> _ACTIVITY_
The records are to be repeated exactly, and any images in them are to be dropped.

> _DATA EXCERPTS_
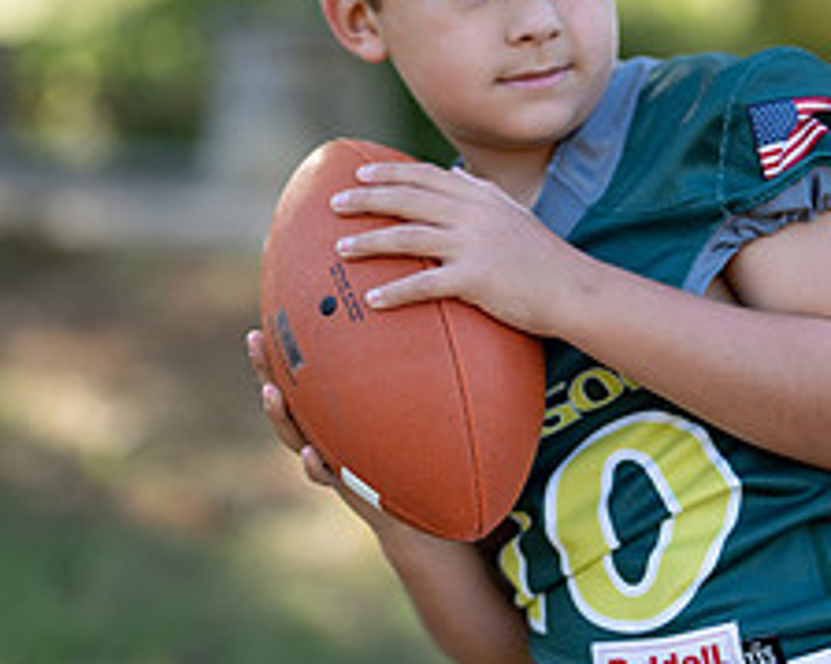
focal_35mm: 133
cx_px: 601
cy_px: 297
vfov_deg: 11.6
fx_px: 3270
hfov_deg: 14.4
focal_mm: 50
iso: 100
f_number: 1.2
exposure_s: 1/1250
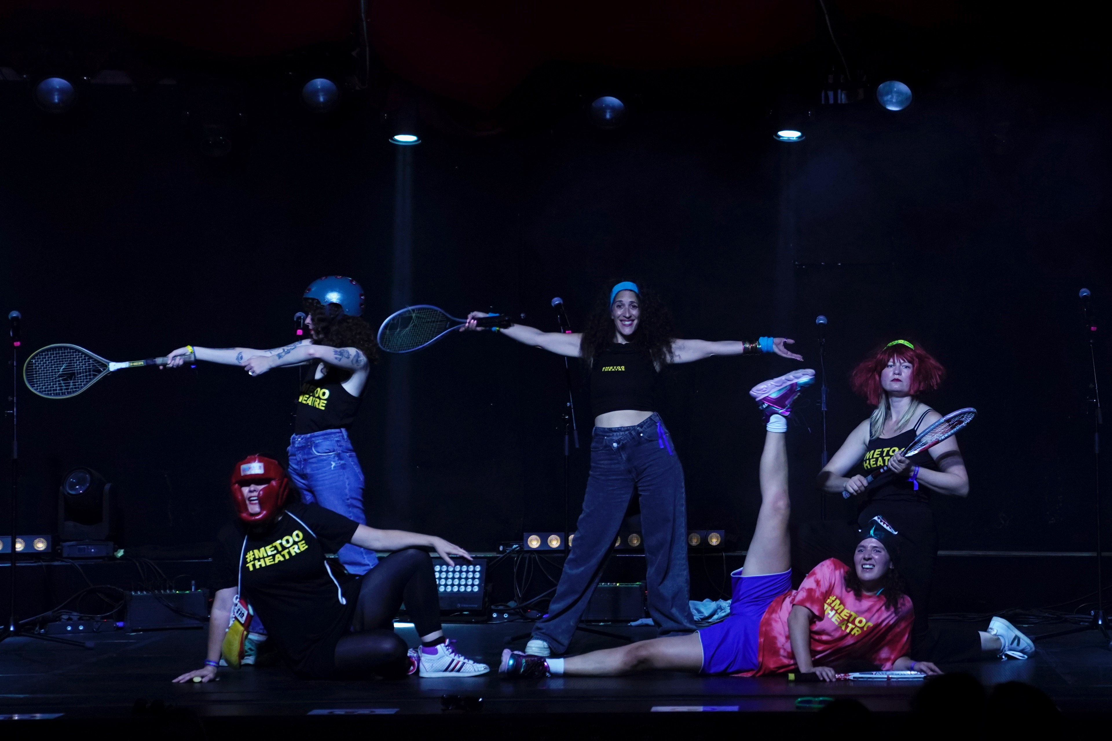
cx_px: 556
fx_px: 2162
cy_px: 370
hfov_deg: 28.8
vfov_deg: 19.5
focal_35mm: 70
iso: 2000
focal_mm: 70
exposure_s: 1/125
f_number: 3.2
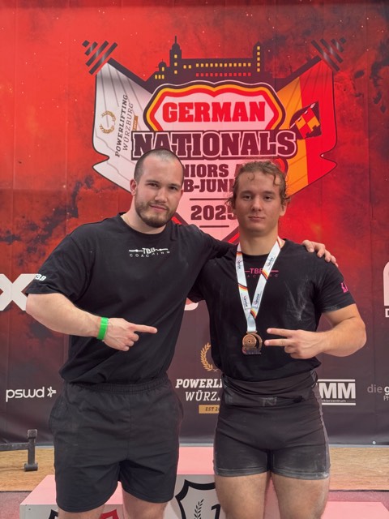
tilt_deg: +3.5
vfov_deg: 39.7
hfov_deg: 30.3
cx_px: 194
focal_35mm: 48
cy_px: 260
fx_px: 719
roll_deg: +0.1
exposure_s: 1/100
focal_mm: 6.76
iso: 100
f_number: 1.78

> _ANSWER SPACE_
focal_35mm: 133
cx_px: 601
cy_px: 297
vfov_deg: 11.6
fx_px: 3270
hfov_deg: 14.4
focal_mm: 50
iso: 100
f_number: 1.2
exposure_s: 1/1250
cx_px: 556
fx_px: 2162
cy_px: 370
hfov_deg: 28.8
vfov_deg: 19.5
focal_35mm: 70
iso: 2000
focal_mm: 70
exposure_s: 1/125
f_number: 3.2
tilt_deg: +3.5
vfov_deg: 39.7
hfov_deg: 30.3
cx_px: 194
focal_35mm: 48
cy_px: 260
fx_px: 719
roll_deg: +0.1
exposure_s: 1/100
focal_mm: 6.76
iso: 100
f_number: 1.78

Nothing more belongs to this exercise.